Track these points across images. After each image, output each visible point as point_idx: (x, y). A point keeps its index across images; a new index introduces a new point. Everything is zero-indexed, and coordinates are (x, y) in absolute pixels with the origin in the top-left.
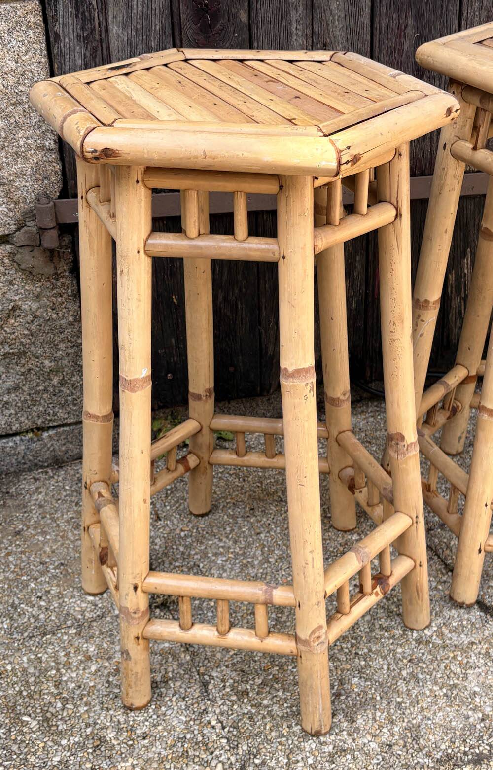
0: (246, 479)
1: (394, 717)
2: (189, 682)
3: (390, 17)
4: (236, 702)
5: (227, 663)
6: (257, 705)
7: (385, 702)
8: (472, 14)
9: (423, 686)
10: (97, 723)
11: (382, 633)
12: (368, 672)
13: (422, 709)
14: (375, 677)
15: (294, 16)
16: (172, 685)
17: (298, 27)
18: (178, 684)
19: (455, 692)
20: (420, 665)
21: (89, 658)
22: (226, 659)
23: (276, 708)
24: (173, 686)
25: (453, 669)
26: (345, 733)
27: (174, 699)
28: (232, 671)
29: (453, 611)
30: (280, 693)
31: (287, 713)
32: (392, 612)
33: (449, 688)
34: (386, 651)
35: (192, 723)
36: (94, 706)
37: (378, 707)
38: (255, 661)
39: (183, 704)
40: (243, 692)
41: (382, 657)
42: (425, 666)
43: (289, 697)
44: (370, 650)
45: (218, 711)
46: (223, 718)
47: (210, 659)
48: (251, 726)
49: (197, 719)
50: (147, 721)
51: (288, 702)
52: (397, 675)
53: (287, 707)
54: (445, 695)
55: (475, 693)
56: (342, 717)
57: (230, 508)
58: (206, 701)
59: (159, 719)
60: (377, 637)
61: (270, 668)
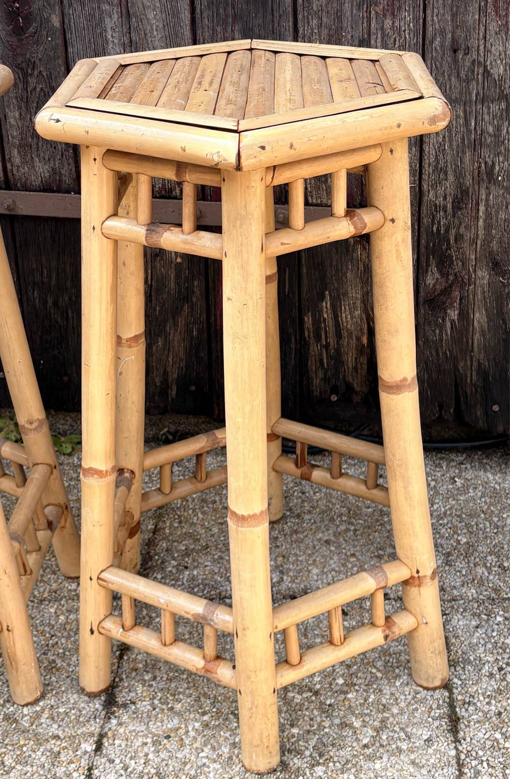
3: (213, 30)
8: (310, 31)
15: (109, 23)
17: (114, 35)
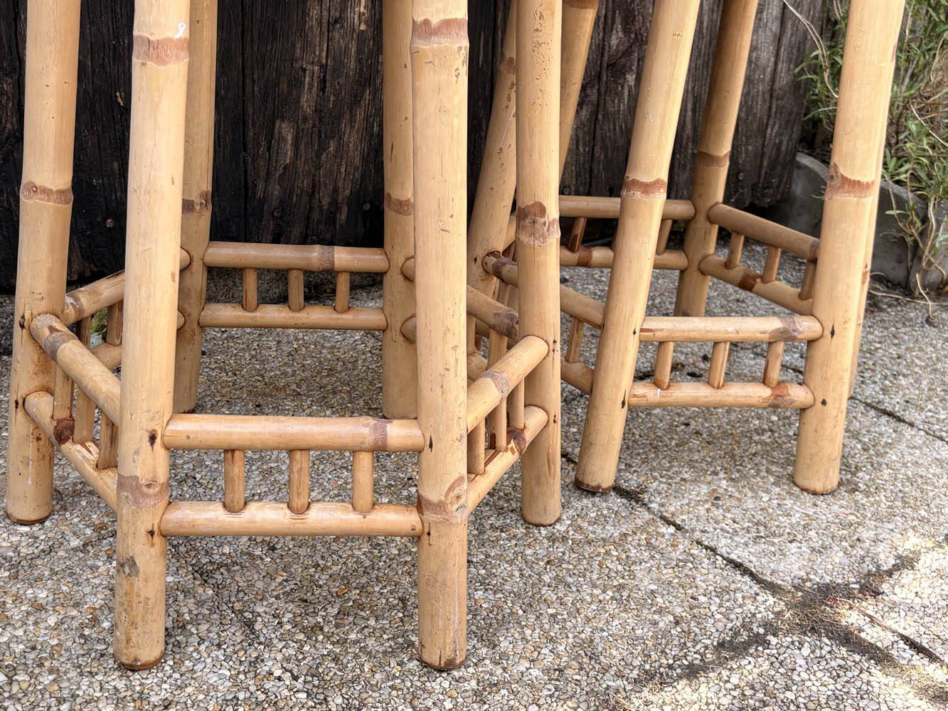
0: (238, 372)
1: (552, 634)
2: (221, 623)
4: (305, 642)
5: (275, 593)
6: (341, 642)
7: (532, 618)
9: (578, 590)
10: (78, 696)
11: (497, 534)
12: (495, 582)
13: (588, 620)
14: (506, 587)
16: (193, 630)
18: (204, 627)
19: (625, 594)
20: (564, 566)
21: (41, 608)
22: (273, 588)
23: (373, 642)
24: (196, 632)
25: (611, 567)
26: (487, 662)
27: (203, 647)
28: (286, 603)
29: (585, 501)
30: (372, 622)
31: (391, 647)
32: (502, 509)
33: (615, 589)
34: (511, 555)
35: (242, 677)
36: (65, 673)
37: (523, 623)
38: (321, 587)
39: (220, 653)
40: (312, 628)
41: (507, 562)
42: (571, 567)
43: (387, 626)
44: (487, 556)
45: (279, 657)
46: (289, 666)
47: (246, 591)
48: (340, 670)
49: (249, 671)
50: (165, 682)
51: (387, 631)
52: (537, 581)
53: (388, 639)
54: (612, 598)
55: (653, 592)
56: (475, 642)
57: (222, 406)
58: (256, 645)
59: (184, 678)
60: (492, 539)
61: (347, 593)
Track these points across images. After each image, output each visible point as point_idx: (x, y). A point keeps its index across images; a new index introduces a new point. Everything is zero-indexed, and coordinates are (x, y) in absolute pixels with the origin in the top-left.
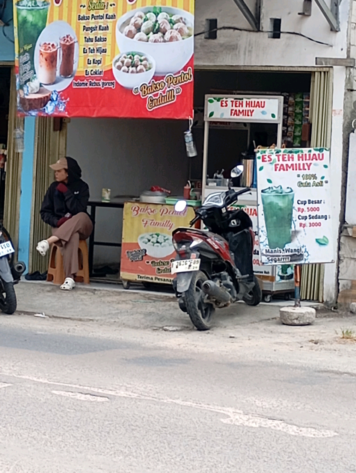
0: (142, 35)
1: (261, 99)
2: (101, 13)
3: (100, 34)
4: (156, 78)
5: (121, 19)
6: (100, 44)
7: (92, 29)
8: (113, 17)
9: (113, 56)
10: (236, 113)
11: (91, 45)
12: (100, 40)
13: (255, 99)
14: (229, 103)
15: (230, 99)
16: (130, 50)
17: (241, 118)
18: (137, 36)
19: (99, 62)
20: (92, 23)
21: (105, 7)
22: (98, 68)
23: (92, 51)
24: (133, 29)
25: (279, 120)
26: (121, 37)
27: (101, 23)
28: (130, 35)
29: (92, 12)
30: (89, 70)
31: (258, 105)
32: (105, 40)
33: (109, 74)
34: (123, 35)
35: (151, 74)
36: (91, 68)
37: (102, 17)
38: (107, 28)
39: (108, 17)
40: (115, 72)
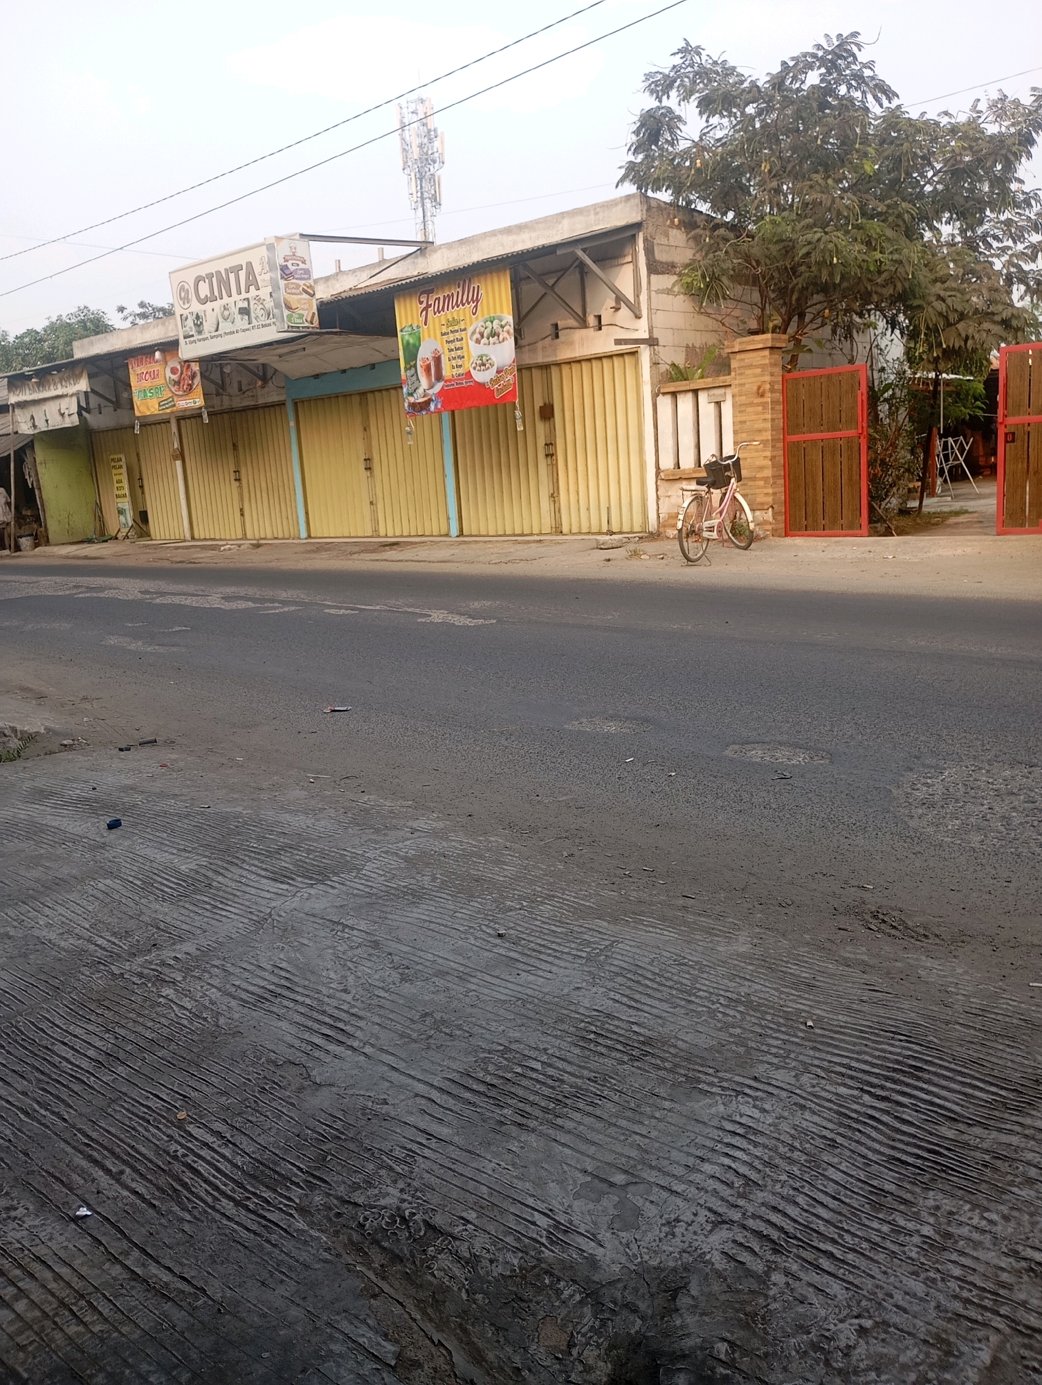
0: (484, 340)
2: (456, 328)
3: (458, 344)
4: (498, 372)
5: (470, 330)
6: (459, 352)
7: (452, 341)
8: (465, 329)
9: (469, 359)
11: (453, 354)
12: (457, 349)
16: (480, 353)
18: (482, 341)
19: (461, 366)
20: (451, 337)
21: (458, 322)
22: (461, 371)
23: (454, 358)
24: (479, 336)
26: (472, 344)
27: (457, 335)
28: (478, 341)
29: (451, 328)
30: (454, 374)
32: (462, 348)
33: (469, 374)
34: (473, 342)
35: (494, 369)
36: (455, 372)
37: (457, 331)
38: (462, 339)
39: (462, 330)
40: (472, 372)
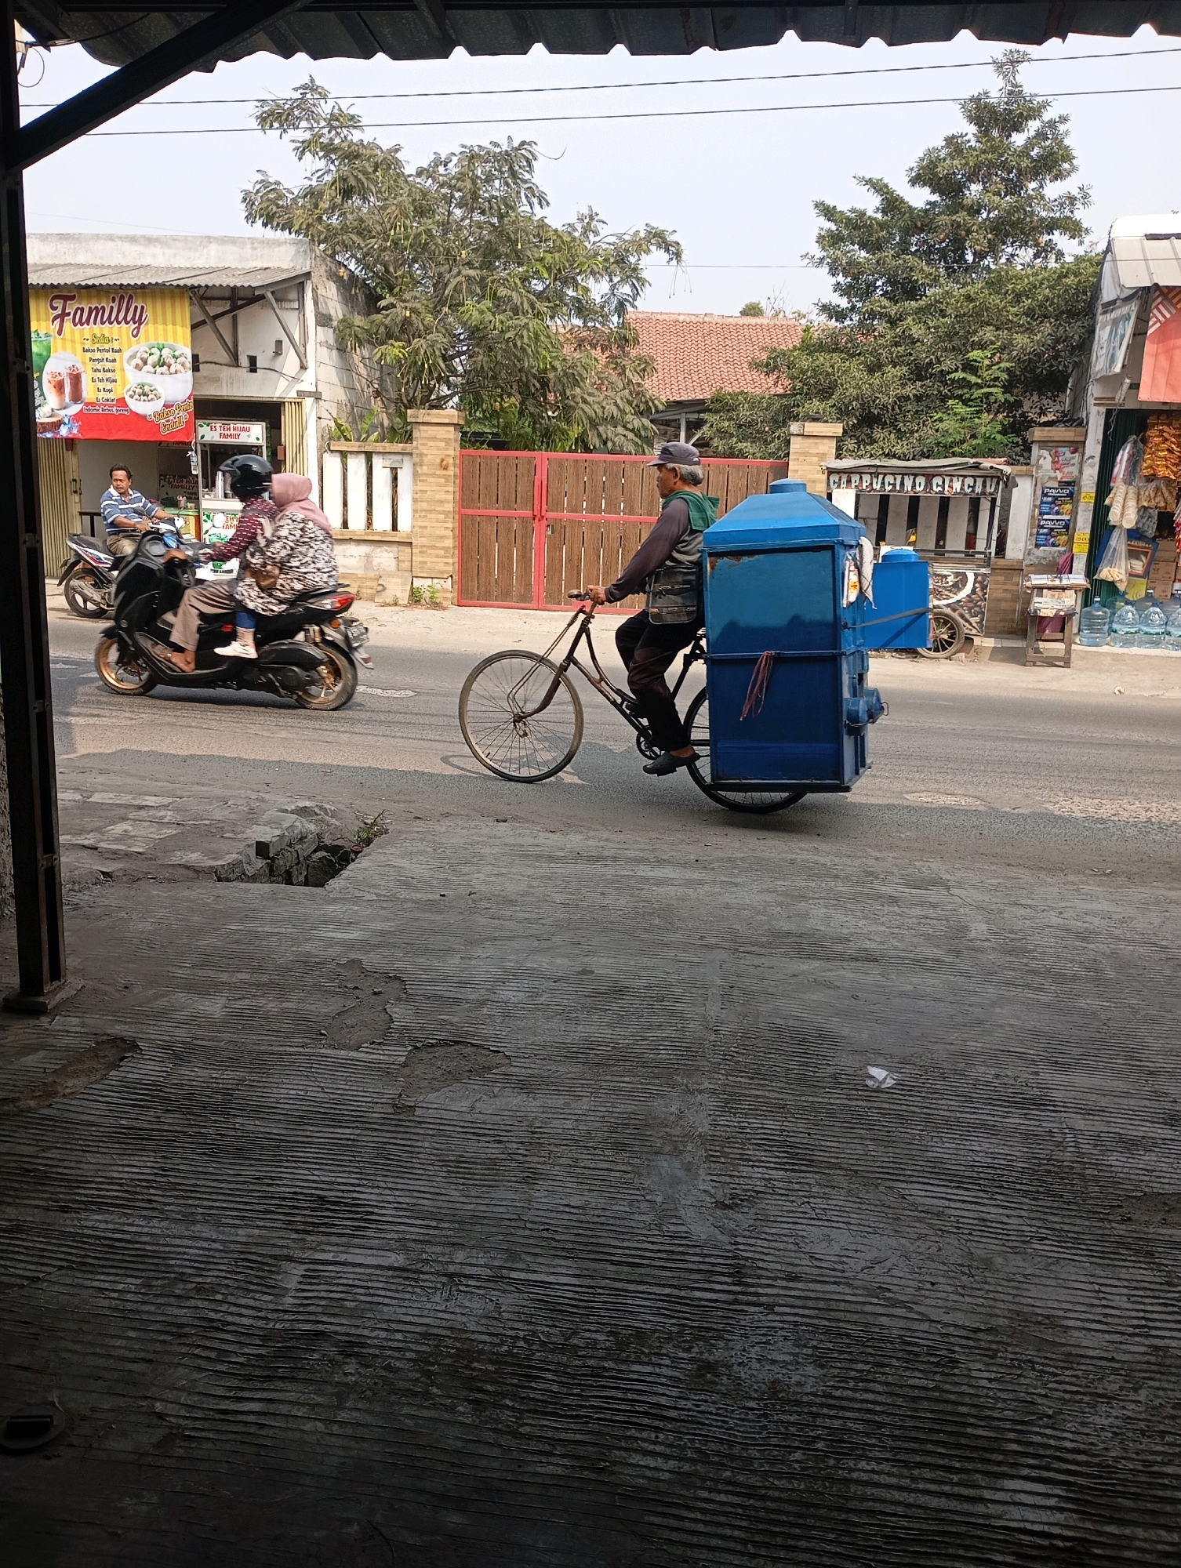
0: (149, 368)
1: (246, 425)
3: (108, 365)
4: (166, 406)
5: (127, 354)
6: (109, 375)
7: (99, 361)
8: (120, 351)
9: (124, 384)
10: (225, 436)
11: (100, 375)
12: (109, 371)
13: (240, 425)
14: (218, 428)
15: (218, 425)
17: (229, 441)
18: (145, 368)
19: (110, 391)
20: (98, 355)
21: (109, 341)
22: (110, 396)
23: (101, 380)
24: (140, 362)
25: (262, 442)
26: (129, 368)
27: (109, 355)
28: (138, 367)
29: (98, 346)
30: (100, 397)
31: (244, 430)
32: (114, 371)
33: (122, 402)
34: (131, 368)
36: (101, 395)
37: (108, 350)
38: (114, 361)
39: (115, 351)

────────

Work instruction: Each line from the beginning of the entries up to and including the one containing "60: (377, 637)" must be restated exactly. Pictures are to be left out.

Written solution:
Track these points across images. After each image, output each visible point as point_idx: (x, y). A point keeps its index across images; a new index introduces a new point. Everything is zero-indexed, and coordinates are (x, y) in absolute pixels with the origin in the top-left.
0: (246, 479)
1: (394, 717)
2: (189, 682)
3: (390, 17)
4: (236, 702)
5: (227, 663)
6: (257, 705)
7: (385, 702)
8: (472, 14)
9: (423, 686)
10: (97, 723)
11: (382, 633)
12: (368, 672)
13: (422, 709)
14: (375, 677)
15: (294, 16)
16: (172, 685)
17: (298, 27)
18: (178, 684)
19: (455, 692)
20: (420, 665)
21: (89, 658)
22: (226, 659)
23: (276, 708)
24: (173, 686)
25: (453, 669)
26: (345, 733)
27: (174, 699)
28: (232, 671)
29: (453, 611)
30: (280, 693)
31: (287, 713)
32: (392, 612)
33: (449, 688)
34: (386, 651)
35: (192, 723)
36: (94, 706)
37: (378, 707)
38: (255, 661)
39: (183, 704)
40: (243, 692)
41: (382, 657)
42: (425, 666)
43: (289, 697)
44: (370, 650)
45: (218, 711)
46: (223, 718)
47: (210, 659)
48: (251, 726)
49: (197, 719)
50: (147, 721)
51: (288, 702)
52: (397, 675)
53: (287, 707)
54: (445, 695)
55: (475, 693)
56: (342, 717)
57: (230, 508)
58: (206, 701)
59: (159, 719)
60: (377, 637)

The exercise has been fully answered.